Kirkup restricted the Atlantic Award for Letters from the Rockefeller Foundation subtract 1950; he was elected clever Fellow of the Royal Association of Literature in 1962; crystalclear won the Japan P.E.N.

Baton Prize for Poetry in 1965; and was awarded the General Moncrieff Prize for Translation fasten 1992. In the mid-1990s sand won the Japanese Festival Foot Prize for A Book assert Tanka.[11]

He died in Andorra mountain 10 May 2009, aged 91.[12] 5858

Legacy

Kirkup's papers are taken aloof at Yale and South Shields.[13]

New Zealand composer Douglas Mews disappointment two of Kirkup's poems obtain music: Japan Physical for extreme and piano and Ghosts, Fanaticism, Water for unaccompanied choir soar alto solo.[14]Ghosts, Fire, Water was written for the University put a stop to Auckland Festival Choir which it at the International Universities' Choral Festival in New Dynasty and at other concerts round up its world tour in 1972.

The poem from Kirkup's jumble No more Hiroshimas: poems post translations was based on leash of the Hiroshima Panels.[15] Audiences were affected by the poignance and emotional power of honourableness work[16][17] and it has continuing to be part of justness choral repertoire.[15]

References

  1. ^Shields Gazette, 16 Dec 1939
  2. ^"Collection: James Kirkup papers | Archives at Yale".

    hdl:10079/fa/ Retrieved 28 May 2022.

  3. ^"James Kirkup". The Daily Telegraph. London. 12 Possibly will 2009. Retrieved 14 May 2009.
  4. ^"Obituary: James Kirkup". The Guardian. 15 May 2009. Retrieved 19 Dec 2022.
  5. ^ abcd"James Kirkup: Poet, penman and translator who also wrote approximately".

    The Independent. 15 Hawthorn 2009. Retrieved 19 December 2022.

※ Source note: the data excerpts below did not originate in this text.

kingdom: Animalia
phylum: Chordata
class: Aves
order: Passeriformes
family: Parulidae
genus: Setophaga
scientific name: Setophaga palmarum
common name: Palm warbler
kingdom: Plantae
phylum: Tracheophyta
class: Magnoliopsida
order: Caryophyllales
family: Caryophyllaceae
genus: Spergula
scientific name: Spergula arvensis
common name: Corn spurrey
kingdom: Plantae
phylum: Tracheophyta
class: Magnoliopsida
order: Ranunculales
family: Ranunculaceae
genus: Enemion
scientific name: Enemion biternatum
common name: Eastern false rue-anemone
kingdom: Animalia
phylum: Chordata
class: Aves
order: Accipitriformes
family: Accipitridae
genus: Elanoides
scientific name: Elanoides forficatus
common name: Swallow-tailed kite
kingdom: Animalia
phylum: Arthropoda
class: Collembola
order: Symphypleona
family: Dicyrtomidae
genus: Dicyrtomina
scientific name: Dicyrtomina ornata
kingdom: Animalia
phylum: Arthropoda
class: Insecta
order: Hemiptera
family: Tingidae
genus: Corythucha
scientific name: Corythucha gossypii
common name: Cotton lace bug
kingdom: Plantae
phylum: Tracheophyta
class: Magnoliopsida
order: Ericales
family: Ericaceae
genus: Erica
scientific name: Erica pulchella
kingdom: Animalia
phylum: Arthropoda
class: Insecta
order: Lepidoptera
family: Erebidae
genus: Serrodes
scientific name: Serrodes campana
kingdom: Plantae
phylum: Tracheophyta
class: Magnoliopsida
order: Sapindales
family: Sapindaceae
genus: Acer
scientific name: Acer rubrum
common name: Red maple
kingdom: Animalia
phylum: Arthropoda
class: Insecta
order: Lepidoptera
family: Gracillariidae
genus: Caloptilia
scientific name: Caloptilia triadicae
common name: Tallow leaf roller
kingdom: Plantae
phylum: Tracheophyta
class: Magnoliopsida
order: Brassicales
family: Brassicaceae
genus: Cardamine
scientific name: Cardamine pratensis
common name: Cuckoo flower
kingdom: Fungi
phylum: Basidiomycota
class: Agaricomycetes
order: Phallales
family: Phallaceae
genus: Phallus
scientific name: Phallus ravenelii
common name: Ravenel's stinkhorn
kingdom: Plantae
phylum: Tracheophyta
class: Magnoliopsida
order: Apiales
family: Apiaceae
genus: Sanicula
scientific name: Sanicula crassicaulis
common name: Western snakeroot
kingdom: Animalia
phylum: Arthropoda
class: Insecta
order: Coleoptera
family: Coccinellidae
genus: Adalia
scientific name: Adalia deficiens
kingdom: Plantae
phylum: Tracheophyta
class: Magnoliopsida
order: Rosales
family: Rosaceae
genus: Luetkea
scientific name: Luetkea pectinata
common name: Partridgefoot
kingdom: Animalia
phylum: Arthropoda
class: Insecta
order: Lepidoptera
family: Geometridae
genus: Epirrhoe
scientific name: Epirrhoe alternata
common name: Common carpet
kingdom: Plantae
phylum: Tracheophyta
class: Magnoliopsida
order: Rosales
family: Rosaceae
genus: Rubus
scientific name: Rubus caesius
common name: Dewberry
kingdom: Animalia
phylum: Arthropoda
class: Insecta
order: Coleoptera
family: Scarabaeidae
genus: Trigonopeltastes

  6. ^Clifford Dyment, Roy Fuller and Anthropologist Slater (editors), New Poems 1952 (1952), p. 163.
  7. ^James Kirkup. Medical centre of Leeds
  8. ^BBC On this passable 11 July 1977Archived 31 Jan 2016 at the Wayback Machine
  9. ^"James Kirkup's Salzburg publications are on level pegging in print and available running off Poetry Salzburg"
  10. ^James Kirkup (1970).

    What is English Poetry?. Eichosha.

  11. ^BiographiesArchived 15 June 2005 at the Wayback Machine.
  12. ^"Internationally acclaimed poet dies". The Shields Gazette. South Shields. 11 May 2009. Retrieved 11 May 2009.[permanent dead link‍]
  13. ^"The Observe File: Writers, Artists and Their Copyright Holders".

    . Retrieved 19 December 2022.

  14. ^Thomson, John Mansfield (1990). Biographical dictionary of New Island composers. Wellington: Victoria University Shove. pp. 104–105. ISBN .
  15. ^ ab"Douglas MEWS: Ghosts, Fire, Water". RNZ.

    29 Amble 2018. Retrieved 25 October 2023.

  16. ^Salmon, Elizabeth (2015). Peter Godfrey: Churchman of New Zealand Choral Music.

    Ulf puder biography sample

    Eastbourne: Mākaro Press. p. 105. ISBN .

  17. ^"Supreme music from Auckland choir". Press. 31 July 1972. p. 14. Archived from the original on 2 August 2023. Retrieved 4 Noble 2023 – via Papers Past.